Task requirements:
[1] In the thread on mail archives, what does the writer still use for old mail?
[2] Using the thread on mail archives, explain in one to three sentences why the writer asks readers to get in touch if they need clarification or help.
[3] Transcribe from the thread on mail archives the part that opens with the words containing "Yes, public-inbox-watch(1) is" and closes with "clarification or help.".

Given text:
□ □ □ □

Re: Mail archives in Git using ssoma (Docker image)

2016-09-07 Thread Eric Wong
David Bremner  wrote:
> Eric Wong  writes:
> > For mirroring existing lists, I started using public-inbox-watch
> > which currently watches Maildirs.  The config knobs are sorta
> > documented from my announcement to git@vger:
> >
> > https://public-inbox.org/git/20160710004813.ga20...@dcvr.yhbt.net/
> > http://hjrcffqmbrq6wope.onion/git/20160710004813.ga20...@dcvr.yhbt.net/
> >
> > Initial import (w/o spamassassin) was done with
> > scripts/import_vger_from_mbox in the source:
> >
> > torsocks git clone http://hjrcffqmbrq6wope.onion/public-inbox
> > git clone https://public-inbox.org/ public-inbox
> > git clone git://repo.or.cz/public-inbox
> >
> 
> FWIW, I already have a Maildir with a complete (and updated) archive of the 
> list (and
> only that) for use of nmbug. So at the risk of putting all eggs in one
> basket, perhaps public-inbox-watch could watch that maildir.

Yes, public-inbox-watch(1) is probably preferable for any subscriber to
start archiving the notmuch list.  I just pushed out some POD manpages
which should probably help (along with the existing INSTALL doc):

   https://public-inbox.org/meta/20160907004907.1479-...@80x24.org/

public-inbox-overview(7) should be a good starting point of ways
to start mirroring/hosting.  Please feel free to ask me directly
and/or m...@public-inbox.org if you need clarification or help.
I'm scatterbrained and tend to omit things when writing
documentation (it's hard to tell what a reader wants to know :x)


Anyways, thanks for notmuch (and being GPL-3.0+)!  I'm not a
user myself(*), but I've found the notmuch source to be a good
place to steal Xapian usage examples from for public-inbox :>



(*) I have trouble with Maildir-only scalability and
still use gzipped mbox for old mail.
___
notmuch mailing list
notmuch@notmuchmail.org
https://notmuchmail.org/mailman/listinfo/notmuch


Re: Mail archives in Git using ssoma (Docker image)

□ □ □ □

Recorded data:
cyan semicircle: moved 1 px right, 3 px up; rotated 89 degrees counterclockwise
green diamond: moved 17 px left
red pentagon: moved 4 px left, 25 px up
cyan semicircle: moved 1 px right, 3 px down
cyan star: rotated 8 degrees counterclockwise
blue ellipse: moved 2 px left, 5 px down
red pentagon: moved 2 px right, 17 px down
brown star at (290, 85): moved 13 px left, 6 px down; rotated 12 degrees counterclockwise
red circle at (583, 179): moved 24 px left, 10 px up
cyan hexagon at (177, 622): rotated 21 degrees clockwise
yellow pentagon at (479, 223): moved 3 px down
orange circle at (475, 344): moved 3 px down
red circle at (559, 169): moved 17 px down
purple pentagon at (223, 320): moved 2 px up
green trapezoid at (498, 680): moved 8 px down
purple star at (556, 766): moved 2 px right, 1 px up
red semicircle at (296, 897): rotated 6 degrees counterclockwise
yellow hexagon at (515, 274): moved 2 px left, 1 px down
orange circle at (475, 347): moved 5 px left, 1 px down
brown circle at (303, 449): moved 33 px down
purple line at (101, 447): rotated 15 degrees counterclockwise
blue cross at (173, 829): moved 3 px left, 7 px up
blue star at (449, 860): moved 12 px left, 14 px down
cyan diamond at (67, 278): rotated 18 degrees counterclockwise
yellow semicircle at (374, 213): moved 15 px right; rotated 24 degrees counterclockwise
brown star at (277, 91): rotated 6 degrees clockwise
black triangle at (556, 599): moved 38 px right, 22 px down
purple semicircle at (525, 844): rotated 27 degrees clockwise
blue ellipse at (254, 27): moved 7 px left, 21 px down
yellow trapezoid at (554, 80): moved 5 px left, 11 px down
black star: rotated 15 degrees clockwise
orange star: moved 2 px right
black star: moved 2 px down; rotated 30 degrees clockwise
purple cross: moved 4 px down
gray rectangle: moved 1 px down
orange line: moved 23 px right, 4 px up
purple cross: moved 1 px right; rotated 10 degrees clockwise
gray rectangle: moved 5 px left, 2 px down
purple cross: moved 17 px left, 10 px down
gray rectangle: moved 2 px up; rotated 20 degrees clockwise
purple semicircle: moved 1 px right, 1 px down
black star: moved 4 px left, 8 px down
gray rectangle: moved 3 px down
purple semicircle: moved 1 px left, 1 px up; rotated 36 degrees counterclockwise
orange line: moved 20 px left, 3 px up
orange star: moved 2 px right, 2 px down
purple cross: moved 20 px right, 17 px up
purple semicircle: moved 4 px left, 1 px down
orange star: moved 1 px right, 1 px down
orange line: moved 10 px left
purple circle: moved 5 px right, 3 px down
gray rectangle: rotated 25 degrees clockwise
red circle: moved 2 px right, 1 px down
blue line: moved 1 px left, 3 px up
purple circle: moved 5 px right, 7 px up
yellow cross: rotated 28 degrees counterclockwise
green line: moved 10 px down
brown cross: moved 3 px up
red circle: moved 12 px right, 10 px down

□ □ □ □

Solved problems:
[1] Gzipped mbox.

[2] The writer admits to being scatterbrained and tending to omit things when writing documentation. It is hard to tell what a reader wants to know, so gaps in the manpages are likely.

[3]
Yes, public-inbox-watch(1) is probably preferable for any subscriber to
start archiving the notmuch list.  I just pushed out some POD manpages
which should probably help (along with the existing INSTALL doc):

   https://public-inbox.org/meta/20160907004907.1479-...@80x24.org/

public-inbox-overview(7) should be a good starting point of ways
to start mirroring/hosting.  Please feel free to ask me directly
and/or m...@public-inbox.org if you need clarification or help.